A hardline lobby group within the Ulster Unionist Party attacked the report as a "disgraceful attempt to appease those who have brought misery to this country through terrorism".

An anti-Agreement unionist campaign to oppose the Patten Report has already begun, with the name change selected as the main focus of attack.  But it is the substantive reforms, less easily condemned in a sound-bite, which are almost certainly their real target.

Ian Paisley announced the setting-up of two working parties to consider their strategy for opposing the Patten recommendations. The DUP leader said: "We are totally dedicated to the destruction of this report."

According to the plan, the police, currently 93% Protestant, will become just over 70% Protestant by the year 2010. While this is unacceptably slow for nationalists, it is terrifyingly fast to those unionist politicians who seek to maintain a white-knuckle grip on the Six Counties.

Perhaps more disturbing to unionists is the plan to create 29 district policing boards covering the North's 26 council areas and north, south, east and west Belfast.   Many of these would be controlled by nationalists and would have, at the very least, a strong hand in negotiating an acceptable policing presence in their areas.

Most of the decision-making power in the new arrangements would flow from the new 19-member Policing Board, comprising ten members from the Belfast Assembly, selected according to party strength, and nine members from other areas of the community.

Although unionist politicians now sit (unhappily) on local government and Belfast Assembly committees alongside republicans, the prospect of unionists sharing the administration of a Six County police force with "Sinn Féin/IRA" is still difficult to imagine.    While only two of the 19 board members would be Sinn Féin representatives, even this small presence could prove sufficient for unionists to attempt to sabotage the body.

Some commentators have already pointed out that any failure in the Policing Board could undermine many of the Patten reforms, which require high levels of planning, accountability and consultation among the Chief Constable, the Policing Board, and the Secretary of State (or her successor after devolution).

Convincing Catholics

While Catholics have already been urged to join the new NIPS by the nationalist SDLP and the Dublin government, virtually all will express reservations.  The RUC is certainly not being disbanded, and nationalists have yet to be convinced that its blood-stained chapter in Ireland's troubled history is finally closed for good.

For every encouragement to nationalists, there is often a slap in the face on the next page:

There is a great deal which will not become clear about the Patten report until it is agreed and implemented, and the "devil in the details" has yet to be exorcised.

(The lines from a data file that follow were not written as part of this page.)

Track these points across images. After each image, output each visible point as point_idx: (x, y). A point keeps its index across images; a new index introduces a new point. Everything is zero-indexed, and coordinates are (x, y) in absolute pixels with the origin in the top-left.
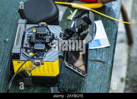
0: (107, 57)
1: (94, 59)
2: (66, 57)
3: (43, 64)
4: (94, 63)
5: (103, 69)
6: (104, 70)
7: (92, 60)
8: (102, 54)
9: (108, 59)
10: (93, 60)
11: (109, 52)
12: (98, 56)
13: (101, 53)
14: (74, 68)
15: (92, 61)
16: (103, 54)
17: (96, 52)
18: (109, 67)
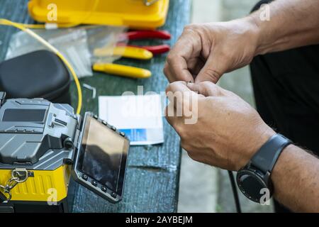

But it will take some convincing for nationalist youths from Republican areas of Belfast, Derry or Lurgan, to dress in the bottle-green of their former enemies and uphold British law on Irish streets alongside those who have oppressed and attacked themselves, their family and friends.

Sinn Féin said it would study the Patten proposals carefully to establish how far they go towards achieving "a proper, democratically, accountable policing service", a spokesperson said. "We also intend to scrutinize the British government's position bearing in mind its failure so far to implement critical sections of the Good Friday Agreement over which it has direct control.

"We will engage in a wide-ranging internal discussion with party activists and supporters. We will talk to the community and to the victim support organizations, to human rights groups and with the two governments.

"In due course the Sinn Féin Ard Chomhairle will decide on Sinn Féin's formal and definitive response to this matter. We would urge everyone else interested in creating the conditions for a lasting peace to similarly take a responsible approach and the necessary time to properly assess this report.

"Clearly, one of the acid tests by which Patten will be judged will be whether or not nationalists and republicans feel confident enough and have peer approval to join whatever service emerges. I am sure that no nationalist will rush to join until absolutely convinced that they will be participating in a new democratically accountable policing service."